GIVEN PROBLEM A: Print the passage of the Azure AI vision overview starting with "For example, the" and going on through "street stunts (90.81%)", word for word.

TEXT SECTION:
>> begin
Understand Azure AI services for computer vision

Azure AI provides a wide range of services for various AI tasks including Computer Vision.
Azure AI Vision provides prebuilt and customizable computer vision models.
These models are based on deep learning models and provides various capabilities.
Azure AI Vision offers many functionalities for computer vision scenarios while retaining the ability to create your own custom model.
Within Azure AI Vision there are services that handle specific set of tasks including:
- Azure AI Vision Image Analysis Service: It detects objects in the images, tags visual features, generates captions and supports optical character recognization.

Screenshot of image captioning example from Azure AI Foundry.

Azure AI Face Service: Detects, recognizes and analyzes human faces in images.

Screenshot of face detection example from Azure AI Foundry.

Understand Azure AI Vision Image Analysis capabilities

Describing an image with captions

Azure AI Vision has the ability to analyze an image, evaluate the objects that are detected, and generate a human-readable phrase or sentence that can describe what was detected in the image.
For example, consider the following image:

Diagram of a man on a skateboard.

Azure AI Vision returns the following caption for this image: A man jumping on a skateboard.

Detecting common objects in an image

Azure AI Vision can identify thousands of common objects in images.
For example, when used to detect objects in the skateboarder image discussed previously, Azure AI Vision returns the following predictions:
- Skateboard (90.40%)
- Person (95.5%)
The predictions include a confidence score that indicates the probability the model has calculated for the predicted objects.
In addition to the detected object labels and their probabilities, Azure AI Vision returns bounding box coordinates that indicate the top, left, width, and height of the object detected.
You can use these coordinates to determine where in the image each object was detected, like this:

Diagram of a skateboarder with bounding boxes around detected objects.

Tagging visual features

Azure AI Vision can suggest tags for an image based on its contents.
These tags can be associated with the image as metadata that summarizes attributes of the image and can be useful if you want to index an image along with a set of key terms that might be used to search for images with specific attributes or contents.
For example, the tags returned for the skateboarder image (with associated confidence scores) include:
- sport (99.60%)
- person (99.56%)
- footwear (98.05%)
- skating (96.27%)
- boardsport (95.58%)
- skateboarding equipment (94.43%)
- clothing (94.02%)
- wall (93.81%)
- skateboarding (93.78%)
- skateboarder (93.25%)
- individual sports (92.80%)
- street stunts (90.81%)
- balance (90.81%)
- jumping (89.87%)
- sports equipment (88.61%)
- extreme sport (88.35%)
- kickflip (88.18%)
- stunt (87.27%)
- skateboard (86.87%)
- stunt performer (85.83%)
- knee (85.30%)
- sports (85.24%)
- longboard (84.61%)
- longboarding (84.45%)
>> end
SUPPLIED DATA:
>> begin
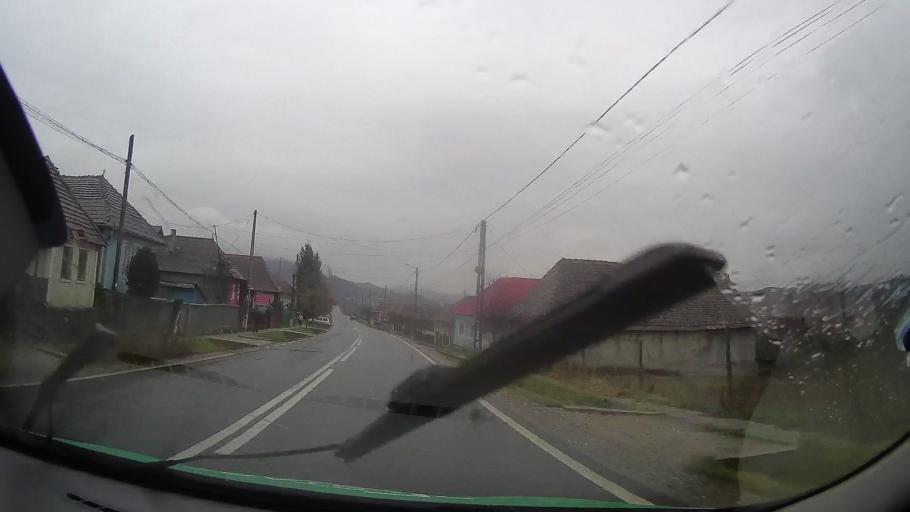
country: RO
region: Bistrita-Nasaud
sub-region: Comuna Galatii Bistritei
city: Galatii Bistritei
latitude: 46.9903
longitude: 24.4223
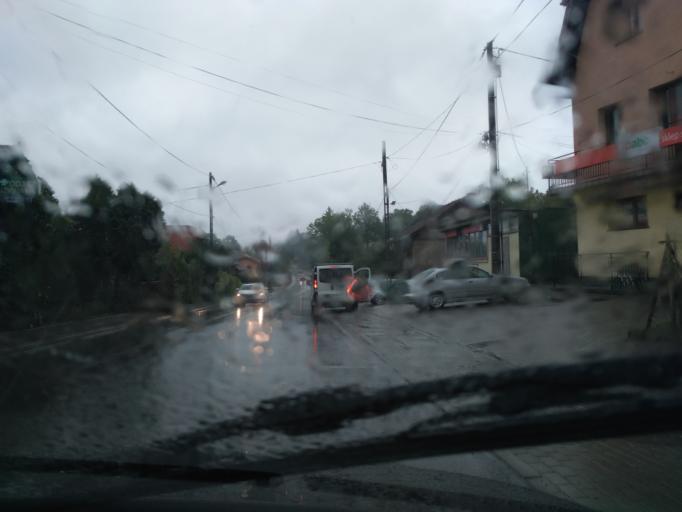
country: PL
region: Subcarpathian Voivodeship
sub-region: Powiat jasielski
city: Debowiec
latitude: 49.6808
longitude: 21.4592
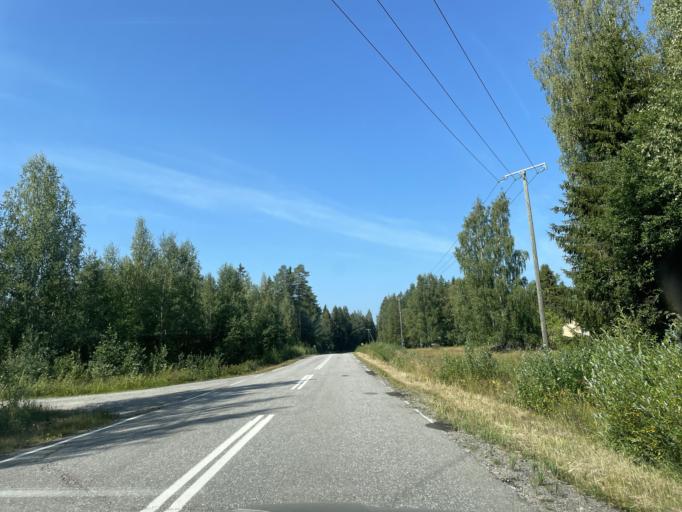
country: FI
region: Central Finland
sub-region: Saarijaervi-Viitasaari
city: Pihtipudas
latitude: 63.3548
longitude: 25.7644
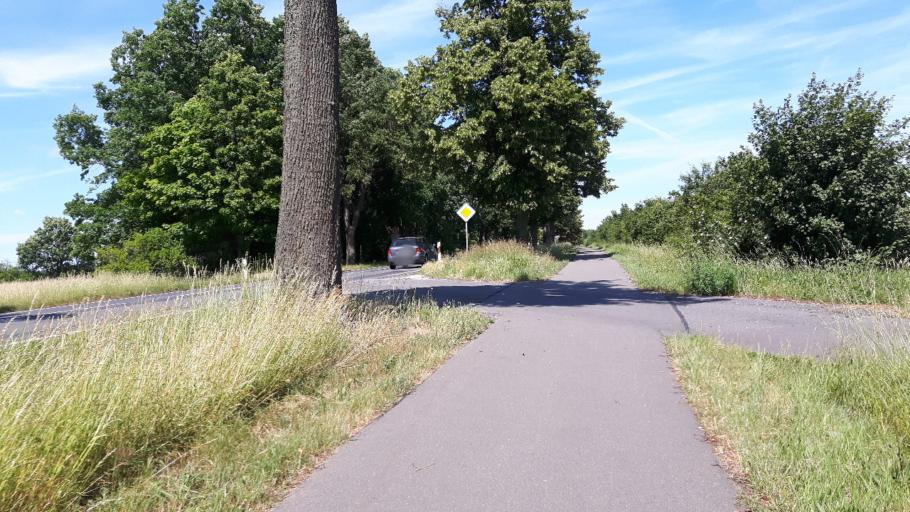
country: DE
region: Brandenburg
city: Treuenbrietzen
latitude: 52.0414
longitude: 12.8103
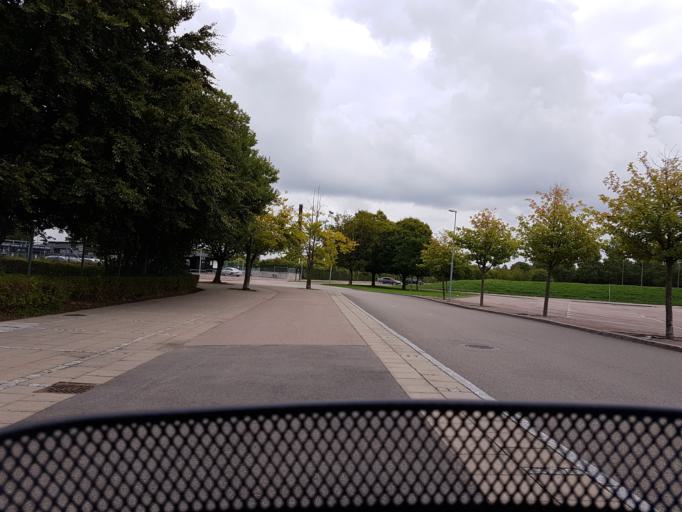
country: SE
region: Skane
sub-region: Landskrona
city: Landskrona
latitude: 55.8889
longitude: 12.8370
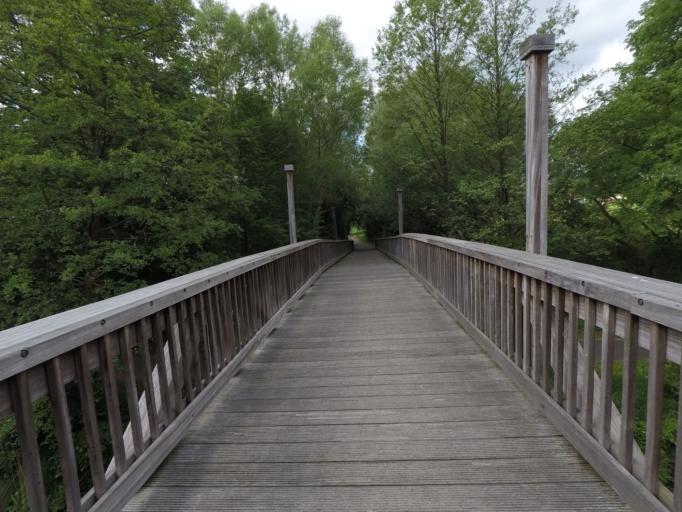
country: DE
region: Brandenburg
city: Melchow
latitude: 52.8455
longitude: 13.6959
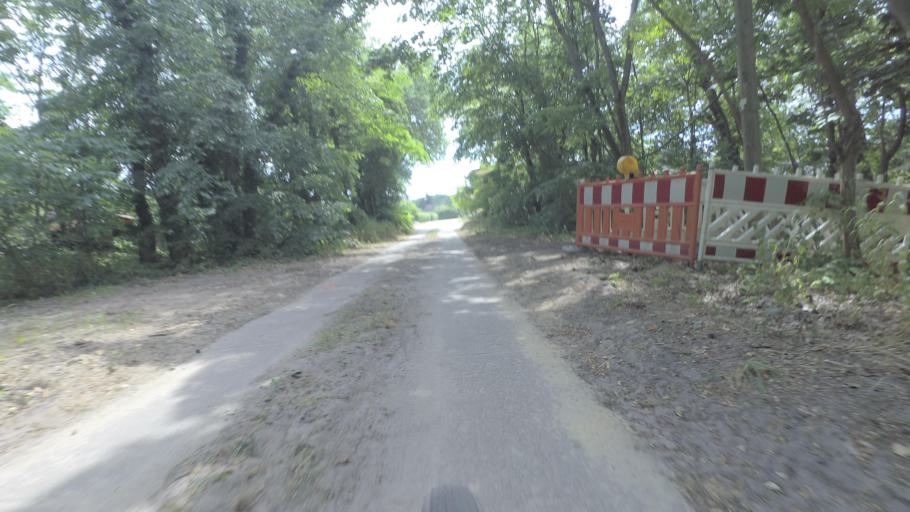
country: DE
>> end
GIVEN PROBLEM B: Output the lines of the listing starting with the line with "longitude: 24.4223" and going on through the last line of the listing, both ends included, unchanged and with the pictures left out.

SOLUTION A:
For example, the tags returned for the skateboarder image (with associated confidence scores) include:
- sport (99.60%)
- person (99.56%)
- footwear (98.05%)
- skating (96.27%)
- boardsport (95.58%)
- skateboarding equipment (94.43%)
- clothing (94.02%)
- wall (93.81%)
- skateboarding (93.78%)
- skateboarder (93.25%)
- individual sports (92.80%)
- street stunts (90.81%)

SOLUTION B:
longitude: 24.4223
country: PL
region: Subcarpathian Voivodeship
sub-region: Powiat jasielski
city: Debowiec
latitude: 49.6808
longitude: 21.4592
country: FI
region: Central Finland
sub-region: Saarijaervi-Viitasaari
city: Pihtipudas
latitude: 63.3548
longitude: 25.7644
country: DE
region: Brandenburg
city: Treuenbrietzen
latitude: 52.0414
longitude: 12.8103
country: SE
region: Skane
sub-region: Landskrona
city: Landskrona
latitude: 55.8889
longitude: 12.8370
country: DE
region: Brandenburg
city: Melchow
latitude: 52.8455
longitude: 13.6959
country: DE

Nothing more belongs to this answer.